Deficiency in Corridor Wall Construction
Penalty
Summary
During a Life Safety Code recertification survey, it was observed that the facility did not ensure that corridor walls were constructed in accordance with NFPA 101 standards. Specifically, a door assembly in the corridor wall failed to form a barrier to limit the transfer of smoke. This deficiency was noted on one of the six floors, specifically in the Electrical Closet on the Lobby Floor. An opening measuring approximately 3 inches by 4 inches was found in the corridor wall just above the corner of the door frame. This opening was covered by wallpaper on the corridor side and held down with a screw. The Director of Maintenance acknowledged that the opening occurred when the new door assembly was installed, and the Administrator confirmed that the door and door frame had been installed about a year prior.
Plan Of Correction
Plan of Correction: Approved March 7, 2025 1. What corrective action(s) will be accomplished for those residents found to have been affected by the deficient practice? The maintenance staff permanently sealed the opening in the identified corridor wall above the Electrical Closet door on the Lobby Floor on 2/7/2025. The corridor wall resists the passage of smoke. 2. How you will identify other residents having the potential to be affected by the same deficient practice and what corrective action will be taken?

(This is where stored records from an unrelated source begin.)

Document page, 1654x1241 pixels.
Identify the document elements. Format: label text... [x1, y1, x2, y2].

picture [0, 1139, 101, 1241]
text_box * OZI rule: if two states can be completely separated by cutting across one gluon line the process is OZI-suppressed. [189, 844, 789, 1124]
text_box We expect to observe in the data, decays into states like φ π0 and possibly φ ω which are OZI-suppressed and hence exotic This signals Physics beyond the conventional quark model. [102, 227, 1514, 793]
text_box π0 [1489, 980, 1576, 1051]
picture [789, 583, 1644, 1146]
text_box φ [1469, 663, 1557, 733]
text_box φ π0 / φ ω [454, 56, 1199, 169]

The facility acknowledges that all residents have the potential to be affected by this practice. The Director of Maintenance inspected all areas throughout the facility for same deficiencies. No negative outcome. 3. What measures will be put in place or what systemic changes you will make to ensure that the deficient practice does not recur: All maintenance staff will receive additional education, and all participants will understand the life safety issues identified, with the proper construction of corridor walls in compliance with 2012 NFPA 101 19.3.6.2. An audit tool was developed to inspect the corridor walls for penetration. 4. How the corrective action(s) will be monitored to ensure the deficient practice will not recur? On a weekly basis, for one quarter, the Dir. Maintenance or designee will audit all corridor walls for penetration to ensure compliance. Any outstanding issues will be addressed immediately and reported to the Administrator. On a monthly basis, The Director of Maintenance or Designee will review monthly audits and report findings to Administrator. On a quarterly basis, The Director of Maintenance or Designee will report the result of the audits to the QAPI. 5. The title of the person responsible for correction of each deficiency: Administrator, Director of Maintenance.